The Continuous Delivery Foundation (CDF) this week revealed that it now includes 33 member organizations, including now JPM Chase, eBay, Dell Boomi, Cycloid, White Source, the Association of DevOps Professionals and the DevOps Institute.
Founded by CapitalOne, CircleCI, Cloudbees, Google, Huawei, IBM, jFrog, Netflix and Salesforce in March the CDF is committed to promoting the adoption of open source continuous integration/continuous deployment (CI/CD) tools and platforms. Dan Lopez, CDF program manager, said the CDF plans to launch technical committees soon that address areas of CI/CD interest, including cybersecurity, software supply chains, software delivery management and machine learning algorithms in IT operations (MLOps).
The CDF is not focused on promoting one open source CI/CD platform over another as much as it is fostering cross-engineering whenever feasible. As such, Lopez said the CDF is trying to advance adoption of the open source Jenkins and Jenkins X CI/CD platforms as well as the Spinnaker platform from Netflix. As other open source technologies are presented to the CDF, a technical oversight committee will evaluate them for inclusion, he said.
At present, the membership of the CDF falls into three broad categories: companies that build tools and platforms, companies that leverage those technologies to deliver products and services and end user organizations such as JP Morgan Chase, eBay and CapitalOne.

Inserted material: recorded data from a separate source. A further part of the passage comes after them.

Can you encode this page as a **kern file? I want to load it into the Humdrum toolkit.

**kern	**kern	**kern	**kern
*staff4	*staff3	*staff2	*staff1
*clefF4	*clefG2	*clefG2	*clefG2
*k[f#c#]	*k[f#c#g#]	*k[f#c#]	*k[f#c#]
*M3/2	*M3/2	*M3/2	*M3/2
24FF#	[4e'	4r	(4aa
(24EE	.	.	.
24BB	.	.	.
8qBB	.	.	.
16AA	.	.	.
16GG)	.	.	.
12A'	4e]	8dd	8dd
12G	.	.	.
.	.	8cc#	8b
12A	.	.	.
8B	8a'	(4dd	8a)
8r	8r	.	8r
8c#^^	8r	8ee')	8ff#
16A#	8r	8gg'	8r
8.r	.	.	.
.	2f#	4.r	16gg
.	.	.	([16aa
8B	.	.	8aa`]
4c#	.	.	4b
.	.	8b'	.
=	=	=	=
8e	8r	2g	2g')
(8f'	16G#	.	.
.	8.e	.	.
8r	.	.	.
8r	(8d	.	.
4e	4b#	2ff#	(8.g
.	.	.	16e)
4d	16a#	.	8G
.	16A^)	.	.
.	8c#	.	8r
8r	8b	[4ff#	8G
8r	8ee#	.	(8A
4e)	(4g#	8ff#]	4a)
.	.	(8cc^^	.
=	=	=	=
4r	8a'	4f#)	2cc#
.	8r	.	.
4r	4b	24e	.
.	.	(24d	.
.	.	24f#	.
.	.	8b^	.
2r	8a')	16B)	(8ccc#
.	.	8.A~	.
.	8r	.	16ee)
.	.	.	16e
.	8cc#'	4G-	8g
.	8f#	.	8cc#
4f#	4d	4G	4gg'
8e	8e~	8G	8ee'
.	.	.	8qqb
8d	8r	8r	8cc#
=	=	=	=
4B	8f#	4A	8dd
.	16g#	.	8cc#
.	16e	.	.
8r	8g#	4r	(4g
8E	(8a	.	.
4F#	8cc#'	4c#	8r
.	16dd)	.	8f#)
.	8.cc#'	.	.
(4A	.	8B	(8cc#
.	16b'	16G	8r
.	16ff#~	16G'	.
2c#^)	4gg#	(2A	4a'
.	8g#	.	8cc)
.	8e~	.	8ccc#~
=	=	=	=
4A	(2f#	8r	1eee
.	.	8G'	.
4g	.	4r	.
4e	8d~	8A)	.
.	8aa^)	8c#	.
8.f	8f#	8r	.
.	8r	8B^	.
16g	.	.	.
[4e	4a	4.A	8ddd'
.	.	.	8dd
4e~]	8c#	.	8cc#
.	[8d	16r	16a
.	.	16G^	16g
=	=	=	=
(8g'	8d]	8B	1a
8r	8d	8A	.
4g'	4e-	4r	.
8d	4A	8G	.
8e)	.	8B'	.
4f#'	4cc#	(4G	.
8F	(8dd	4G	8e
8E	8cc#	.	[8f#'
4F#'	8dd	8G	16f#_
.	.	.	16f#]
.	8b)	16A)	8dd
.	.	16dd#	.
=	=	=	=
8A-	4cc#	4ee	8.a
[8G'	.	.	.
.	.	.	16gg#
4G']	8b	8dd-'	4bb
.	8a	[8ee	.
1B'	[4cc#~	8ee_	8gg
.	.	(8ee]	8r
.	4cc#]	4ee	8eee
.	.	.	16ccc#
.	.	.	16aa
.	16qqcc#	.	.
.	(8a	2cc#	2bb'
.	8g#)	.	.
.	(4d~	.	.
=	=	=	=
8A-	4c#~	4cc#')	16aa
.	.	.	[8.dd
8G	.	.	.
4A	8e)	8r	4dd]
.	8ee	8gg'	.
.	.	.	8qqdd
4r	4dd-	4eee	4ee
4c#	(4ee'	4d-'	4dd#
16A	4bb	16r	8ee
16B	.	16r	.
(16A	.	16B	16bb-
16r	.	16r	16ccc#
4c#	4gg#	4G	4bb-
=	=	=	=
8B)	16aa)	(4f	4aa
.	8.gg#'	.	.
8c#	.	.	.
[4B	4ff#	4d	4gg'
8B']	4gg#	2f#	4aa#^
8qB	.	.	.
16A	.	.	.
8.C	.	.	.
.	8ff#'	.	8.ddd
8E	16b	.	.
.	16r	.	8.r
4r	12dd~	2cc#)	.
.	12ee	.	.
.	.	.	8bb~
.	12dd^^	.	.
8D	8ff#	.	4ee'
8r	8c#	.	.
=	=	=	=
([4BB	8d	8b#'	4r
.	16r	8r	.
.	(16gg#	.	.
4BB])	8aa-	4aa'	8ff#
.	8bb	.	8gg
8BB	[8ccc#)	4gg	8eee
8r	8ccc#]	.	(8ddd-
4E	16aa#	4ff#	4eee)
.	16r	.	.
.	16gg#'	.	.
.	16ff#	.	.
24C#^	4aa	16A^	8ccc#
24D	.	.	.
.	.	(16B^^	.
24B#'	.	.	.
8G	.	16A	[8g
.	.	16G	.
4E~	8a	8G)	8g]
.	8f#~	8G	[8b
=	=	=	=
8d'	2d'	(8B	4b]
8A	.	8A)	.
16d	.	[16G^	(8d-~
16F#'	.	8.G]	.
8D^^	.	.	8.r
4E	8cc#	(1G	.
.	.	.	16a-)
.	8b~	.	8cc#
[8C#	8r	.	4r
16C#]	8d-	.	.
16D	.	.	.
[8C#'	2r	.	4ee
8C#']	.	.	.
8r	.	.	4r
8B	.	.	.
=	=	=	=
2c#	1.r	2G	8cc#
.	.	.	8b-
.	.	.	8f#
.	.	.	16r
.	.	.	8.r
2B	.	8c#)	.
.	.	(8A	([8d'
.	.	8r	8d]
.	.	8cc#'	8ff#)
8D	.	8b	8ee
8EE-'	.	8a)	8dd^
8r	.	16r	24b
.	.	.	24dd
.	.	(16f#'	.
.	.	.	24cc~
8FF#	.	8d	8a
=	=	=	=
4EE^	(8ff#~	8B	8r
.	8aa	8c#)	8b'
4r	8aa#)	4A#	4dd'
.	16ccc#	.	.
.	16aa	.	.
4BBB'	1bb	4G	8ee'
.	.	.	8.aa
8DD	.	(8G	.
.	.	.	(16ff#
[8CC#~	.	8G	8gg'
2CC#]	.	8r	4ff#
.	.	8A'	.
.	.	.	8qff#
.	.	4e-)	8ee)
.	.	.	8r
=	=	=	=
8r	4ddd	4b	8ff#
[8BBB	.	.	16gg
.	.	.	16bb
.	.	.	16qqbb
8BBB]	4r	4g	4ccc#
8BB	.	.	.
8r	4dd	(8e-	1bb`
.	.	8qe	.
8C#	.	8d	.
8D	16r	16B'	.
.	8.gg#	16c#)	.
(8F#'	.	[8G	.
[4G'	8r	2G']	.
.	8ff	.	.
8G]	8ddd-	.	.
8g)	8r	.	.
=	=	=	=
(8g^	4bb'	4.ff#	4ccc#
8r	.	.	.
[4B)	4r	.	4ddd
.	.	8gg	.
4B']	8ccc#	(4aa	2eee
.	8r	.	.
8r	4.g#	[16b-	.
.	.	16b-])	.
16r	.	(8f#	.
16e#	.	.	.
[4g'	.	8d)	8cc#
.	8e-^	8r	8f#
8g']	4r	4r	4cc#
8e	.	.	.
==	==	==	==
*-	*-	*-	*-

Lopez said the next goal is to expand the reach of the CDF beyond the U.S. and Europe to create a global CI/CD community. It’s not clear how many CI/CD platform providers will join the CDF. However, as membership in the CDF increases, pressure to join continues to mount.
In the meantime, DevOps teams should expect collaboration between vendors to accelerate the pace of innovation across the entire DevOps life cycle. Vendors will be able to more easily identify areas to collaborate on that don’t provide much in the way of differentiation and yet are critical to advancing DevOps adoption.
While a lot of progress has been made in terms of CI use, CD has proven to be an especially thorny challenge for most organizations. That’s become a significant challenge as organizations build applications at a faster rate and in many cases are still being deployed manually in production environments. Via the CDF, vendors are hoping to promote adoption of best practices across the entire DevOps toolchain as they gear up to introduce additional products and services that assume a strong CI/CD foundation is in place.
It’s not clear to what degree the CDF will be able to accomplish that mission, given that most of the CI/CD issue organizations encounter are more cultural than technical. At the very least, however, organizations struggling with these issues should find solace among other like-minded souls wrestling with the same issues.